ЗАДАНИЕ A: Перепишите строки с данными от самой первой до строки с «building: (134, 69)» включительно и замените в них «building» на «structure». Всё остальное оставьте как есть.

Возвращаясь в интернет-постам авторов, которым не дают покоя подобные неудобные люди, как Навальный, Шевченко, отмечу, что они так экспрессивно, оголтело выступают, по сути, против защиты прав граждан от государственного аппарата насилия. Допускаю, эти политики, эксперты, журналисты могут при этом преследовать и иные претенциозные цели карьерного и амбициозного плана. То есть, выходит, что копья у этих авторов ломятся с тем, чтобы уличить людей в защите прав граждан ради своего престижа. Во всяком случае, других причин никаких не приводится.
Если идти по этой же логике, то не могу не воспринимать эти насыщенные желчью интернет-посты, как антиправную деятельность, а если же следовать установившейся в нашей стране логике правоприменения, то те реализующие на практике профучетную деятельность правоохранители вполне могут этих авторов при определенных условиях привлечь за экстремистские проявления в их материалах.
Ведь судите сами, чем призван заниматься наш гарант Конституции – защищать наши права. Разве при этом он не думает о том, чтобы остаться хранителем наших прав на еще один срок? Чем же тогда по общей направленности и амбициозной устремленности отличаются притязания гражданина Навального
и гражданина Путина?
Видимо, проблема наша даже не столько в том, что кругом много уверенных в себе идиотов и мало, пусть и сомневающихся, но воспитанных людей. Беда, скорее, больше в том, что не имеем эффективных механизмов и соответственно — достаточных навыков, позволяющих соизмерять с правом весь этот круговорот «рвущейся тонкости», в той или иной мере впитанной населяющими нашу страну людьми, в том числе совестливыми циниками и бессовестными идеалистами.

ВХОДНЫЕ ДАННЫЕ:
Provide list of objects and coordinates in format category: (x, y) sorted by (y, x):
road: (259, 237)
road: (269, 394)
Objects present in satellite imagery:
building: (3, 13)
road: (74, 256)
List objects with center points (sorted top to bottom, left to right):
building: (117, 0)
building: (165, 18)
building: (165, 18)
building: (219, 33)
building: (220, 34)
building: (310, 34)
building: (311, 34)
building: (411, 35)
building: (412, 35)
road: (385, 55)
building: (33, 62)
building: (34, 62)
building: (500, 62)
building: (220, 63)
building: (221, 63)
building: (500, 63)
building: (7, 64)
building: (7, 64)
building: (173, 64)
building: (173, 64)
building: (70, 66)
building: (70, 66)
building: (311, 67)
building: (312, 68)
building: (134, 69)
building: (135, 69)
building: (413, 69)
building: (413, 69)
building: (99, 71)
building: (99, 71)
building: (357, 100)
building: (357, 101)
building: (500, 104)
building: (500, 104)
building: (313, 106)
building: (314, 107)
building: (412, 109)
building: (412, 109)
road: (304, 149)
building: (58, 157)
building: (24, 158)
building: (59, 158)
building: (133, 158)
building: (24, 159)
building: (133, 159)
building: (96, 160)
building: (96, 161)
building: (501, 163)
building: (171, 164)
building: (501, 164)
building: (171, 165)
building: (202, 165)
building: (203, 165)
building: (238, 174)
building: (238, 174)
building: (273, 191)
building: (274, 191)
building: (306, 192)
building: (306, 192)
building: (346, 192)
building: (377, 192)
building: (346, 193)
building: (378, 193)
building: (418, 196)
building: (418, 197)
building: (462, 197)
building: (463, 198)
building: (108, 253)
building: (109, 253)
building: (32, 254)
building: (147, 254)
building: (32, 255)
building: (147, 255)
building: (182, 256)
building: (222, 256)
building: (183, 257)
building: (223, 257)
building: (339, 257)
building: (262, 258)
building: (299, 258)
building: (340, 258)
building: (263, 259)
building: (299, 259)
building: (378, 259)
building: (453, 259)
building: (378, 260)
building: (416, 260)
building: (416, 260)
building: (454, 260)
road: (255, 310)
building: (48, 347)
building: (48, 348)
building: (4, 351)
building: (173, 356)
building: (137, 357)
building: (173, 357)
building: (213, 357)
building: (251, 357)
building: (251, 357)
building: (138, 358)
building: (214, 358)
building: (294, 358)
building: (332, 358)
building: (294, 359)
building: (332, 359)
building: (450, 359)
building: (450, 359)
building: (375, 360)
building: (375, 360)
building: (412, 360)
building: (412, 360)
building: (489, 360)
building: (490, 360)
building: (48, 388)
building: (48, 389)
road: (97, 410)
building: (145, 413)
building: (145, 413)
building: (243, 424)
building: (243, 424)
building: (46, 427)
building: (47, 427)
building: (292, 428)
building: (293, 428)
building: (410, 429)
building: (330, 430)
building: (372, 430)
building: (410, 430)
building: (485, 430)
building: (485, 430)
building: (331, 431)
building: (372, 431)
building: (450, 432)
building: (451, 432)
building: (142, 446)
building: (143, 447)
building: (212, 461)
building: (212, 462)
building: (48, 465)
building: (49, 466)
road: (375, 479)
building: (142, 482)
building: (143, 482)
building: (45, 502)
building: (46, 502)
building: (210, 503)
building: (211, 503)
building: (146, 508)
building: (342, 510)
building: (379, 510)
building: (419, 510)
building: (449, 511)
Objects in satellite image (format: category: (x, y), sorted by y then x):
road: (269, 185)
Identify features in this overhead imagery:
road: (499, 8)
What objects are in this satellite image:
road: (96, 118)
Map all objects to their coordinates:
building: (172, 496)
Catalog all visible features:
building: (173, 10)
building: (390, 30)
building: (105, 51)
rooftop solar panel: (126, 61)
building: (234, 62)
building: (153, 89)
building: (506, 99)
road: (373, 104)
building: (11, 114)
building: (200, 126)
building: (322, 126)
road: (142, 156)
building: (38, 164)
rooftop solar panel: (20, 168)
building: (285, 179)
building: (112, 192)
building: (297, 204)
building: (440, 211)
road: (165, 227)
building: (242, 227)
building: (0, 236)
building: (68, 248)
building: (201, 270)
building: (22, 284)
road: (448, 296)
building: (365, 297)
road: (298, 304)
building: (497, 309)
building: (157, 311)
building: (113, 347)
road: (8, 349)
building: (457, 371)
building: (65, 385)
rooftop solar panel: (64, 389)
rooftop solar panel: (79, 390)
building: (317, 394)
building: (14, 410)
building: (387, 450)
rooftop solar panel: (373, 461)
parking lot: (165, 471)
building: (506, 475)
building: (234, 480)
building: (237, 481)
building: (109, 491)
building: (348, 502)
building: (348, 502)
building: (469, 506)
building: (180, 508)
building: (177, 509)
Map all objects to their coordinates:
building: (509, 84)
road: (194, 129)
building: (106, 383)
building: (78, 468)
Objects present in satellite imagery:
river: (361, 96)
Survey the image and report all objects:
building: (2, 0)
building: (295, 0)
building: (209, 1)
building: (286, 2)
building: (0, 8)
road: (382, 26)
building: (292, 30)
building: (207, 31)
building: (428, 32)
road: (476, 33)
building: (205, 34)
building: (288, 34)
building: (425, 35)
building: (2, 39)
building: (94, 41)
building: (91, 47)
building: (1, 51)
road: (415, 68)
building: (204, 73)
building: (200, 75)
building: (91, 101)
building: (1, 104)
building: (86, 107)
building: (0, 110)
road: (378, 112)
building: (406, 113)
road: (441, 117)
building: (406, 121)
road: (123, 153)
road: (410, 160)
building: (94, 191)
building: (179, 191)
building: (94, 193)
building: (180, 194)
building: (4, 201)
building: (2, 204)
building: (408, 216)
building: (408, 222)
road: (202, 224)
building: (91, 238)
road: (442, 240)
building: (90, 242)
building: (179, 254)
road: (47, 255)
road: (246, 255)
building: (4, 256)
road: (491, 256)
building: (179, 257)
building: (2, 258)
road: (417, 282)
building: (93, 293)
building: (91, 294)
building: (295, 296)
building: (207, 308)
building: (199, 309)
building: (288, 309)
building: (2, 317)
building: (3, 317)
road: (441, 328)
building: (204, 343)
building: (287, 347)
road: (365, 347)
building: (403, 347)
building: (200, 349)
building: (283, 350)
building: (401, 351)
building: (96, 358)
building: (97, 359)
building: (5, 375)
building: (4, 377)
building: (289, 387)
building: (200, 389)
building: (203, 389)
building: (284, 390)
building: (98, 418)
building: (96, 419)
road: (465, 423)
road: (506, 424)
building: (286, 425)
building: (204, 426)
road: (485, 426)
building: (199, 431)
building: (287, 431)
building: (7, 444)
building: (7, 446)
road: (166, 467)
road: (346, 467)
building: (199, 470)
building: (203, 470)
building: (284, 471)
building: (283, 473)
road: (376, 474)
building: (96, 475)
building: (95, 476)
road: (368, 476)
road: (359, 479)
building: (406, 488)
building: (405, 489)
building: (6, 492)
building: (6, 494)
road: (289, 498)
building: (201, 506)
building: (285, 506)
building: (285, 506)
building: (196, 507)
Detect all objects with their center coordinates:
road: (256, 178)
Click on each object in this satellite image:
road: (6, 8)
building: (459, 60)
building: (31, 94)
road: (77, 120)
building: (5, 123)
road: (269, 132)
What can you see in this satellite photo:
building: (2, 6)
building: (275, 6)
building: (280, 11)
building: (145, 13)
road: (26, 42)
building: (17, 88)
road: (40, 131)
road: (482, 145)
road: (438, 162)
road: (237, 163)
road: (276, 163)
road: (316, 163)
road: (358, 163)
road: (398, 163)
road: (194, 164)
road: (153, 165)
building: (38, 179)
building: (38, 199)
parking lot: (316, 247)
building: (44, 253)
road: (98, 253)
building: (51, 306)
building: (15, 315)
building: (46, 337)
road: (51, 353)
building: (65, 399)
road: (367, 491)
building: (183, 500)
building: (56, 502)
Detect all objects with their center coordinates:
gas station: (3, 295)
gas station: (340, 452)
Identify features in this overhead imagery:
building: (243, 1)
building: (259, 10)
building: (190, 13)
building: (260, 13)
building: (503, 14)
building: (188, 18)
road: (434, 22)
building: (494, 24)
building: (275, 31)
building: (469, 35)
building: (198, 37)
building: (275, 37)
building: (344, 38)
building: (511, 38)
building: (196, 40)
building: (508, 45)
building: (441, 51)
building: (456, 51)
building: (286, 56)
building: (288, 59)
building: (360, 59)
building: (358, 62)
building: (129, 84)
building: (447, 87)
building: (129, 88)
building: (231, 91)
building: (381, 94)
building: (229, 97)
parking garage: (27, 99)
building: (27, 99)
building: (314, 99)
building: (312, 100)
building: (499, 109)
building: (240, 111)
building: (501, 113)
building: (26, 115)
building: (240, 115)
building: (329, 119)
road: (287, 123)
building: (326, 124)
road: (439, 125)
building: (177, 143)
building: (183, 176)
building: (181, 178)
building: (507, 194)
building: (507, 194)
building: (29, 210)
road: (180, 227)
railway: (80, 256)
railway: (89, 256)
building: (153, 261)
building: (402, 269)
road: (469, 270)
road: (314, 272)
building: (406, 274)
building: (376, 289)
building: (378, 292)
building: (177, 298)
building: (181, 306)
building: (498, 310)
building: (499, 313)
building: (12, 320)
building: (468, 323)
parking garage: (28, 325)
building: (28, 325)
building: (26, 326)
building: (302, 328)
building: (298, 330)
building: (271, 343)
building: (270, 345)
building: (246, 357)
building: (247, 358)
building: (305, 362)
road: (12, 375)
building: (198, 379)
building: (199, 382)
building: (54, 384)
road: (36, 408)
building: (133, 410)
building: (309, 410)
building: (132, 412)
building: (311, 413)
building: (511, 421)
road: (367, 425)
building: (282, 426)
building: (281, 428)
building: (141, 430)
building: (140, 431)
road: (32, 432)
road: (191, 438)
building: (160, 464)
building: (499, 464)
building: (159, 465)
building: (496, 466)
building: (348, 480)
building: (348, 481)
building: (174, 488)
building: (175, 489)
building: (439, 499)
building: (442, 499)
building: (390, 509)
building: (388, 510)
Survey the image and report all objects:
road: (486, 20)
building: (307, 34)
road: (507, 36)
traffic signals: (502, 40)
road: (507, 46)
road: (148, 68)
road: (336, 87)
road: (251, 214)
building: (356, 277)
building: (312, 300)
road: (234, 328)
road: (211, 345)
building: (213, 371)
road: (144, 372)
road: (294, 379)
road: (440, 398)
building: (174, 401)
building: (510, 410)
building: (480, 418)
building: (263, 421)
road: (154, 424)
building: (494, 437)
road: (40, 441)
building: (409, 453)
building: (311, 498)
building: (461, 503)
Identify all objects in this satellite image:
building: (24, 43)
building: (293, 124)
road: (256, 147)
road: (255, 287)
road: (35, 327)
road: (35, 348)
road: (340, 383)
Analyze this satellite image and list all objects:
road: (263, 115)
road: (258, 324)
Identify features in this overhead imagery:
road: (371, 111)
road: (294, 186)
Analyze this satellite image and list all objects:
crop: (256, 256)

ЗАДАНИЕ B: Назовите все фамилии людей, упомянутые во фрагменте текста.

ПОЛНЫЙ ОТВЕТ A:
Provide list of objects and coordinates in format category: (x, y) sorted by (y, x):
road: (259, 237)
road: (269, 394)
Objects present in satellite imagery:
structure: (3, 13)
road: (74, 256)
List objects with center points (sorted top to bottom, left to right):
structure: (117, 0)
structure: (165, 18)
structure: (165, 18)
structure: (219, 33)
structure: (220, 34)
structure: (310, 34)
structure: (311, 34)
structure: (411, 35)
structure: (412, 35)
road: (385, 55)
structure: (33, 62)
structure: (34, 62)
structure: (500, 62)
structure: (220, 63)
structure: (221, 63)
structure: (500, 63)
structure: (7, 64)
structure: (7, 64)
structure: (173, 64)
structure: (173, 64)
structure: (70, 66)
structure: (70, 66)
structure: (311, 67)
structure: (312, 68)
structure: (134, 69)

ПОЛНЫЙ ОТВЕТ B: Навальный, Шевченко, Путин